### Records provided ###

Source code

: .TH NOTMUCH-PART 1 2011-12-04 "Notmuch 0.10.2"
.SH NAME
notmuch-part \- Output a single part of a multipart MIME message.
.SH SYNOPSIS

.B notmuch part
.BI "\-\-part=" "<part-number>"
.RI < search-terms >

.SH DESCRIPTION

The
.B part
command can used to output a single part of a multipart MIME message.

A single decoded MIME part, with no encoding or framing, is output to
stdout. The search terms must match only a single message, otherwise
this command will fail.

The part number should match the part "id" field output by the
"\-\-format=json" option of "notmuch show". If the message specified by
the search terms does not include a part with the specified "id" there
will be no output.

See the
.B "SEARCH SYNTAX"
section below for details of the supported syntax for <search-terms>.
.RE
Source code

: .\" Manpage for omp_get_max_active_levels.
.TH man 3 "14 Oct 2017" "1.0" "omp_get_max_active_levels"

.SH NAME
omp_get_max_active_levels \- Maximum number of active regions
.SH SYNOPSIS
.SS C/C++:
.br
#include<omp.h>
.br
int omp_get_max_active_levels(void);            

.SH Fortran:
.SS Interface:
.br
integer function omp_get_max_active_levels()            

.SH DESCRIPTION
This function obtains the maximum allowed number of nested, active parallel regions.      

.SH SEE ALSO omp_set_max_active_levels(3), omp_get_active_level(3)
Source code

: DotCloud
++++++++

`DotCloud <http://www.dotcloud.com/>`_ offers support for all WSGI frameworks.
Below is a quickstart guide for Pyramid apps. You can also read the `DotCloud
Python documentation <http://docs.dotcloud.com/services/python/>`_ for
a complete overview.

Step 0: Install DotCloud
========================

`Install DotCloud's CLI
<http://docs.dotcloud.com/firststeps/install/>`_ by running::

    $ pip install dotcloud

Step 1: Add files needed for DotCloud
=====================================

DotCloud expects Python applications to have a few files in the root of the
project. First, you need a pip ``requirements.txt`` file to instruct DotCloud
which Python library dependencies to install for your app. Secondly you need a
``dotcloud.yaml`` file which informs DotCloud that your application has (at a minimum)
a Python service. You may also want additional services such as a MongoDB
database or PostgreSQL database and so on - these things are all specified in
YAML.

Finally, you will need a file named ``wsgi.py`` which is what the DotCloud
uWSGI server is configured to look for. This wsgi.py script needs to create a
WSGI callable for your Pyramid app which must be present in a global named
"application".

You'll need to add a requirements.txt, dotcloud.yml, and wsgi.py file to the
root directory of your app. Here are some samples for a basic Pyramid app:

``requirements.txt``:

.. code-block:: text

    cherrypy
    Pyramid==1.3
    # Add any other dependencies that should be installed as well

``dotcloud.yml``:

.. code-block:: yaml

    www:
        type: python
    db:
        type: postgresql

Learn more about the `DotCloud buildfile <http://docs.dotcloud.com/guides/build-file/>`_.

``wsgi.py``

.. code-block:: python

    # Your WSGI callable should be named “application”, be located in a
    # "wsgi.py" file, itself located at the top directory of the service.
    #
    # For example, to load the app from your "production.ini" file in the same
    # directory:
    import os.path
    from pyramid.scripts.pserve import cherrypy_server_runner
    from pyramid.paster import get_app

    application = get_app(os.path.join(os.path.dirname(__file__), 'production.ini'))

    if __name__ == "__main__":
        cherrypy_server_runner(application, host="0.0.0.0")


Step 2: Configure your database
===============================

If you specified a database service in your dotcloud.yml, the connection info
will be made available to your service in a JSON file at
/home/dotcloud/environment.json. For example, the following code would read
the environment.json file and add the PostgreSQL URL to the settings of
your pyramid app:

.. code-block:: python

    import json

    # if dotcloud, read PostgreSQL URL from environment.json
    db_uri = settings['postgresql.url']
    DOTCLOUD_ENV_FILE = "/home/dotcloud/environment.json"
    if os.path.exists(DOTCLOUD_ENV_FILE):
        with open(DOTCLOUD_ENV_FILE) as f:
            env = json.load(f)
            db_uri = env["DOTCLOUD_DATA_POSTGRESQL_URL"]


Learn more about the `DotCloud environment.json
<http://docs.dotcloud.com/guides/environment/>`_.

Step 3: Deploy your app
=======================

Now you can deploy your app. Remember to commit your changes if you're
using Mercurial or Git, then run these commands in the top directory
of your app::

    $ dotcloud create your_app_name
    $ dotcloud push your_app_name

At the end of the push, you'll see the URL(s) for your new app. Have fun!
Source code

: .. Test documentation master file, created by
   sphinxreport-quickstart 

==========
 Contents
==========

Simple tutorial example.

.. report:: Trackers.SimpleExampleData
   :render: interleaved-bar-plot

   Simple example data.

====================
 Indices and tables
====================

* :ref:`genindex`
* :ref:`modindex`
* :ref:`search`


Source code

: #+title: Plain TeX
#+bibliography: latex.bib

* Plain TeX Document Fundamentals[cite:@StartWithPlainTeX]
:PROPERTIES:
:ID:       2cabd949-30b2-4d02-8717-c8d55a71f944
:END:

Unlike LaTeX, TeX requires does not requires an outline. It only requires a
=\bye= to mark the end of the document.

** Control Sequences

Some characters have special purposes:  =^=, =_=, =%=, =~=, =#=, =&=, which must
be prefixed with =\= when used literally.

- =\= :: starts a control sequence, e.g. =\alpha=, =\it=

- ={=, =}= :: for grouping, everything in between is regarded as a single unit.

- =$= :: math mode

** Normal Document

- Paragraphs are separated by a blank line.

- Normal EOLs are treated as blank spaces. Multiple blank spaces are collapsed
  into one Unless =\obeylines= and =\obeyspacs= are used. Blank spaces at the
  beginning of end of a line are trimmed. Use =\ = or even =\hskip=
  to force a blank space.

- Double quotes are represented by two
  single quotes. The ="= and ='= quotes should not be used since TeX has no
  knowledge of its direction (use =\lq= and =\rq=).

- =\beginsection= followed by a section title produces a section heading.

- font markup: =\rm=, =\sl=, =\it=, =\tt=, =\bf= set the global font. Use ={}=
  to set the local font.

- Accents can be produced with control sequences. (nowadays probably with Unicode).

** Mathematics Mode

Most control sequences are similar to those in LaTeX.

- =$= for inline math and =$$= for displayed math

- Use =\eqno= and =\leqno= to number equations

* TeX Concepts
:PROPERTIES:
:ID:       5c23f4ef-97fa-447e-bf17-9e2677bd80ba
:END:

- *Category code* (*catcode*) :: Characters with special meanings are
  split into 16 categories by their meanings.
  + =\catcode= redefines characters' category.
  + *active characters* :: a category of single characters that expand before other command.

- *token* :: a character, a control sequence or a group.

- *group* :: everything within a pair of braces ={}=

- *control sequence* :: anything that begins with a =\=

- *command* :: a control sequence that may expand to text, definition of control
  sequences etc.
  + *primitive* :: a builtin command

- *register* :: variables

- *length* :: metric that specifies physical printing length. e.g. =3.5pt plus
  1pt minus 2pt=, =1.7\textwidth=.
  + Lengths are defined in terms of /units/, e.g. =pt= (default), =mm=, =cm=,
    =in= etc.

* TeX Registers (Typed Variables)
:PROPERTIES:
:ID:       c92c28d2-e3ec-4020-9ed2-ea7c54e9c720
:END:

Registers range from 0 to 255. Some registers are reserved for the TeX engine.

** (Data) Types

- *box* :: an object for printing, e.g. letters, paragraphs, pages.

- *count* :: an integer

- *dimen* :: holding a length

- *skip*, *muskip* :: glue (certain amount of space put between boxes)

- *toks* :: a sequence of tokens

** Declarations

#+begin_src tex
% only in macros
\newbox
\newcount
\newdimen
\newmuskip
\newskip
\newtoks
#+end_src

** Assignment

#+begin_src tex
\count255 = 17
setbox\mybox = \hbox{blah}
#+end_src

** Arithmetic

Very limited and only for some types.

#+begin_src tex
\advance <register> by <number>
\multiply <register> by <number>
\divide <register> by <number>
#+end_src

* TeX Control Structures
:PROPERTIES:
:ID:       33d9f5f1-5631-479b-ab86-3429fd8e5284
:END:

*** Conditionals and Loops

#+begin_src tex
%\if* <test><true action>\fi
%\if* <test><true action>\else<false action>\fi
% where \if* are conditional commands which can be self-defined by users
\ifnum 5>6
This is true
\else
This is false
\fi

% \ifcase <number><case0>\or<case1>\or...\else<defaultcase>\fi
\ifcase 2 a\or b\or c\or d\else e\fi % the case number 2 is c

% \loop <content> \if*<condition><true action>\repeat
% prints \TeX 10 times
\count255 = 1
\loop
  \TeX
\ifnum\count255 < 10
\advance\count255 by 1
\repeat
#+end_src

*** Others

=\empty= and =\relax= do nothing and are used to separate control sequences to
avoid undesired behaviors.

###

### Exercise directions
Copy out, exactly and alone, the lines of the entries above between the ones holding "Step 3: Deploy your app" and "to force a blank space.", inclusive.

### Response
Step 3: Deploy your app
=======================

Now you can deploy your app. Remember to commit your changes if you're
using Mercurial or Git, then run these commands in the top directory
of your app::

    $ dotcloud create your_app_name
    $ dotcloud push your_app_name

At the end of the push, you'll see the URL(s) for your new app. Have fun!
Source code

: .. Test documentation master file, created by
   sphinxreport-quickstart 

==========
 Contents
==========

Simple tutorial example.

.. report:: Trackers.SimpleExampleData
   :render: interleaved-bar-plot

   Simple example data.

====================
 Indices and tables
====================

* :ref:`genindex`
* :ref:`modindex`
* :ref:`search`


Source code

: #+title: Plain TeX
#+bibliography: latex.bib

* Plain TeX Document Fundamentals[cite:@StartWithPlainTeX]
:PROPERTIES:
:ID:       2cabd949-30b2-4d02-8717-c8d55a71f944
:END:

Unlike LaTeX, TeX requires does not requires an outline. It only requires a
=\bye= to mark the end of the document.

** Control Sequences

Some characters have special purposes:  =^=, =_=, =%=, =~=, =#=, =&=, which must
be prefixed with =\= when used literally.

- =\= :: starts a control sequence, e.g. =\alpha=, =\it=

- ={=, =}= :: for grouping, everything in between is regarded as a single unit.

- =$= :: math mode

** Normal Document

- Paragraphs are separated by a blank line.

- Normal EOLs are treated as blank spaces. Multiple blank spaces are collapsed
  into one Unless =\obeylines= and =\obeyspacs= are used. Blank spaces at the
  beginning of end of a line are trimmed. Use =\ = or even =\hskip=
  to force a blank space.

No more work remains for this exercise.